Apriamo il capitolo “cani di razza”, anzi come li chiama Nello nel libro “i cani da negozio”. Molti cani sono comprati per moda e ciò accade anche da parte di alcuni volti noti. Cosa ne pensi?
Non mi sento di giudicarli, riferendomi a chi compra il cane di razza. Alcune di queste persone le conosco personalmente e amano il loro cane come io amo i miei. Se quello è il loro modo di approcciare il mondo dei cani, non posso dire niente perché anche io quando ero ragazzina li ho comprati e poi ho scoperto la realtà dei canili.
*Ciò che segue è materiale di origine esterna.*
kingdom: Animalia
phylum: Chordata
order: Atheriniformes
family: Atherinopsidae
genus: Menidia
Mi piacerebbe tanto però che ci fossero più persone che fanno il mio lavoro che andassero ad adottare, però non posso neanche dire nulla fin quando però si comprende che anche acquistando si sta facendo entrare nella propria vita un essere vivente.
Sei stata in giro per le strade di Milano insieme ai volontari di Save The Dogs per aiutare le persone senza fissa dimora che vivono con un animale a seguito. Come è stato?
L'esperienza di "Amici di strada" con Save The Dogs è stata bellissima. L'organizzazione di Sara Turetta è eccezionale e contribuire al suo progetto, andando in strada con i volontari mi ha dato tantissimo. Ho conosciuto in particolare una ragazza che era vittima di violenza e che, nonostante tutti i problemi che ha, era lì per fare i controlli veterinari al suo cagnolino. Spero di rivederla quando sarò di nuovo a Milano.
In Italia c'è stata una proposta di legge rispetto alla possibilità di ottenere dei permessi al lavoro in caso di morte o malattia del proprio animale domestico. Cosa ne pensi?
La perdita di un animale è destabilizzante ed è molto triste che per alcune persone sia considerata una sciocchezza o che non sia percepita come una cosa importante. Quelle espressioni tipo "era solo un cane" o "era solo un gatto" non aiutano di certo chi soffre. Sono assolutamente d'accordo a una legge di questo tipo ma ciò che vorrei di più è che le persone aprissero di più il loro cuore e capissero l'entità della mancanza di un compagno di vita che ti è stato accanto per anni e anni. Si tratta di un dolore fortissimo: ho perso un cane a giugno e sono dimagrita tanto. Tutti mi dicevano: "Che ti è successo?" e mi ha veramente distrutto questa perdita. Poi me ne sono fatta una ragione: sono una mamma e ci sono gli altri cani… però era un cane che ho adottato e ho pensato che meritasse più di quello che è accaduto. Ora l'ho superato e tutto sempre grazie agli altri compagni di vita che ho.